Meeting ID: 879 7097 4811
Leah Gipson roots her practice in Black feminism, exploring the linkages between Black women and girls, protest and care. Her work foregrounds both a critical expansion of the knowledge sources that define art therapy as a profession, and the need to include the historical and lived experiences of Black women and girls in the hyper-localities of Chicago and beyond. Her research and community practices seek insights about justice and care from within Black culture. Contemporary ideas in the art therapy profession can be seen as distinctive case examples of individualism in US dominant culture that rely upon genteel forms of power to sustain racial capitalism and trauma. How does art therapy represent and reproduce U.S. domination through political notions of sentimentality and care? How do Black women and girls negotiate their places within this dominant paradigm?
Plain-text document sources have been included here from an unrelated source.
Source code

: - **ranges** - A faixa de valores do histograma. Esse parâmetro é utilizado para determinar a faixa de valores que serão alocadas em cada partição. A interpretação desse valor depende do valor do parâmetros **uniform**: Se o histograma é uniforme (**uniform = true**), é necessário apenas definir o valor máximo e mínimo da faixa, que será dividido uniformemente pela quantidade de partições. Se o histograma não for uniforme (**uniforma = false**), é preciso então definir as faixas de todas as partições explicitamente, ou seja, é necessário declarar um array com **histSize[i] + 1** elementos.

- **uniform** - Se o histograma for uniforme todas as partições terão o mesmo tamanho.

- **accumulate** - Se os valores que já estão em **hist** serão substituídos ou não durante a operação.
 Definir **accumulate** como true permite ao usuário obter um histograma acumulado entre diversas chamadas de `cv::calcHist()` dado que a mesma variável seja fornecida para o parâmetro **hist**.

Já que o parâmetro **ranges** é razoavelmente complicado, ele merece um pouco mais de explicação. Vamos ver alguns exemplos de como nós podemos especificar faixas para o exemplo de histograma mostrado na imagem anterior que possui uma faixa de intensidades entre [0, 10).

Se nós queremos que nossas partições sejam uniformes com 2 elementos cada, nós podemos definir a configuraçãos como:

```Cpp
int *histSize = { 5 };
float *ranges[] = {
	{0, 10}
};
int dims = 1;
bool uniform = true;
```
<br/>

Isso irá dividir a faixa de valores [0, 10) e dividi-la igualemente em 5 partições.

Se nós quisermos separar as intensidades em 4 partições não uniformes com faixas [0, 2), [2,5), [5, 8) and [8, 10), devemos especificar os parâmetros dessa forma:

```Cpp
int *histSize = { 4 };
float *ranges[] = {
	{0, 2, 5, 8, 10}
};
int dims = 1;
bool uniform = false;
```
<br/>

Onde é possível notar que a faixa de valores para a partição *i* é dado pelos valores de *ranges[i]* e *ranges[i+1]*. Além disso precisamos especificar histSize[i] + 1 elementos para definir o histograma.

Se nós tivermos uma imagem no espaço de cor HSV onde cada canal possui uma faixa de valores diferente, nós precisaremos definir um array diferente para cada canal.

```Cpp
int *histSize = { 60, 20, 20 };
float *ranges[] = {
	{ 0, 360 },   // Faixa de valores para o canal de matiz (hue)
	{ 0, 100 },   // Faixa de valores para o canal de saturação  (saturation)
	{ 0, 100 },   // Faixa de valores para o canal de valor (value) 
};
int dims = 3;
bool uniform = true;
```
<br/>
Leah Gipson is an Assistant Professor in the Art Therapy and Counseling Department at the School of the Art Institute of Chicago (SAIC). As an interdisciplinary artist, her practice uses cultural histories and the politics of placemaking to explore multiple strategies of social transformation. She is informed by her clinical professional experiences of working with youth and adult survivors of sexual violence, adults living with addiction, incarcerated and returning women, women experiencing homelessness, and individuals living in psychiatric and residential homes. Her understanding of art therapy comes from Black feminism and Black Church, emphasizing women’s and girls’ roles in community leadership. She has been working on projects in the west side neighborhoods of Chicago since 2009 to address problems of inequality, launching a series of collaborative participatory projects which focus on care and support for Black artists and activists and their communities. Her most recent project, Care Sessions, brings local artists, organizers, students and community members together to support families who are bereaved and impacted by state violence and gender based violence.